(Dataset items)

·····

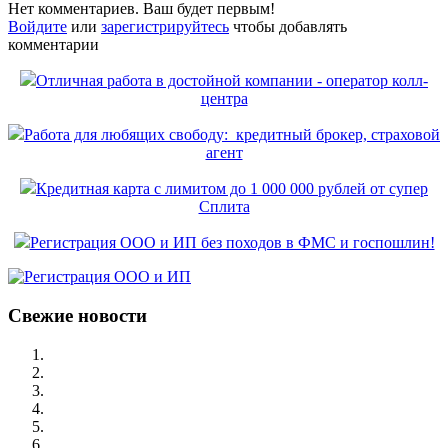
Нет комментариев. Ваш будет первым!
Войдите
или
зарегистрируйтесь
чтобы добавлять
комментарии
Отличная работа в достойной компании - оператор колл-
центра
Работа для любящих свободу: кредитный брокер, страховой
агент
Кредитная карта с лимитом до 1 000 000 рублей от супер
Сплита
Регистрация ООО и ИП без походов в ФМС и госпошлин!
Свежие новости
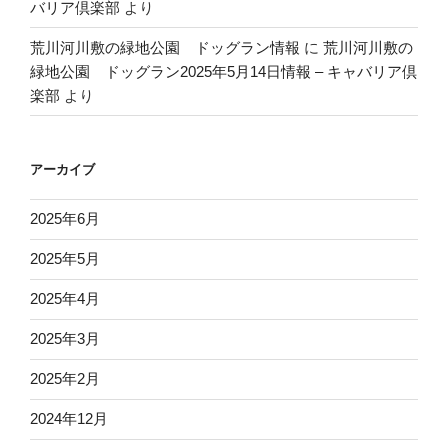
バリア倶楽部
より
荒川河川敷の緑地公園 ドッグラン情報
に
荒川河川敷の
緑地公園 ドッグラン2025年5月14日情報 – キャバリア倶
楽部
より
アーカイブ
2025年6月
2025年5月
2025年4月
2025年3月
2025年2月
2024年12月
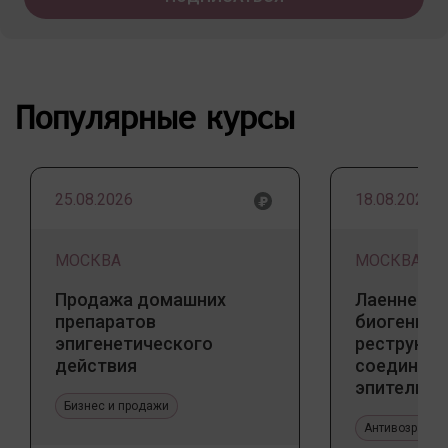
Популярные курсы
25.08.2026
18.08.2026
МОСКВА
МОСКВА
Продажа домашних
Лаеннек п
препаратов
биогенны
эпигенетического
реструкту
действия
соедините
эпителиал
Бизнес и продажи
Прикладно
эстетичес
Антивозрастн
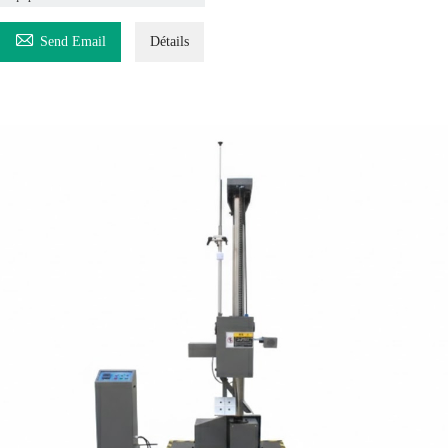

Send Email
Détails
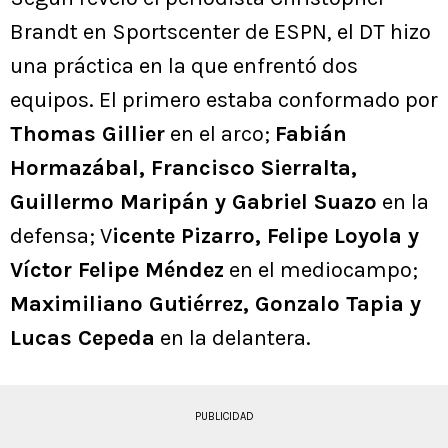
Brandt en Sportscenter de ESPN, el DT hizo
una práctica en la que enfrentó dos
equipos. El primero estaba conformado por
Thomas Gillier
en el arco;
Fabián
Hormazábal, Francisco Sierralta,
Guillermo Maripán y Gabriel Suazo
en la
defensa; V
icente Pizarro, Felipe Loyola y
Víctor Felipe Méndez
en el mediocampo;
Maximiliano Gutiérrez, Gonzalo Tapia y
Lucas Cepeda
en la delantera.
PUBLICIDAD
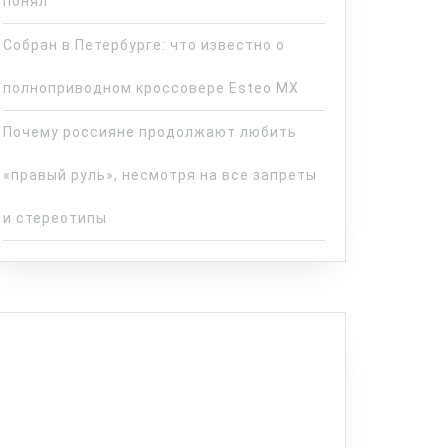
понял
Собран в Петербурге: что известно о
полноприводном кроссовере Esteo MX
Почему россияне продолжают любить
«правый руль», несмотря на все запреты
и стереотипы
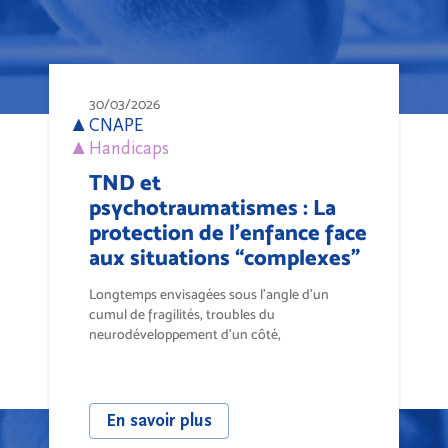
30/03/2026
CNAPE
Handicaps
TND et
psychotraumatismes : La
protection de l’enfance face
aux situations “complexes”
Longtemps envisagées sous l’angle d’un
cumul de fragilités, troubles du
neurodéveloppement d’un côté,
psychotraumatisme de...
En savoir plus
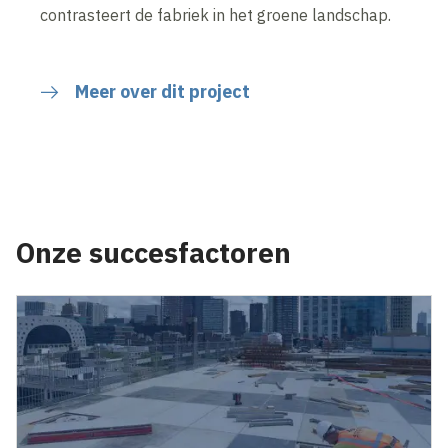
contrasteert de fabriek in het groene landschap.
Meer over dit project
Inhoud geblokkeerd
Accepteer onze cookies om deze inhoud te bekijken.
Wijzig cookie instellingen
Onze succesfactoren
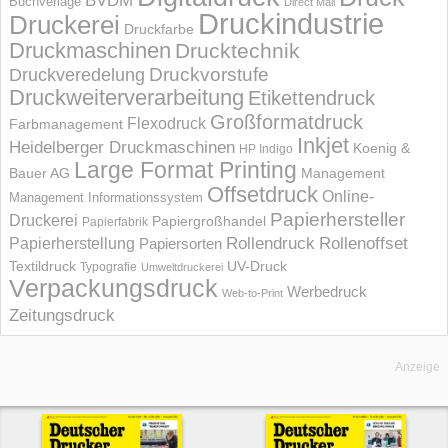
BVDM
Buchverlage
Direct Mail
Druckindustrie
Druckerei
Druckfarbe
Druckmaschinen
Drucktechnik
Druckvorstufe
Druckveredelung
Druckweiterverarbeitung
Etikettendruck
Großformatdruck
Flexodruck
Farbmanagement
Inkjet
Heidelberger Druckmaschinen
Koenig &
HP Indigo
Large Format Printing
Bauer AG
Management
Offsetdruck
Online-
Management Informations­system
Papierhersteller
Druckerei
Papiergroßhandel
Papierfabrik
Rollendruck
Rollenoffset
Papierherstellung
Papiersorten
UV-Druck
Textildruck
Typografie
Umweltdruckerei
Verpackungsdruck
Werbedruck
Web-to-Print
Zeitungsdruck
Anzeige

·····

__TASK INSTRUCTIONS__. Which lines above hold the string "Felipe"? Show each of them.

__ANSWER SECTION__.
icente Pizarro, Felipe Loyola y
Víctor Felipe Méndez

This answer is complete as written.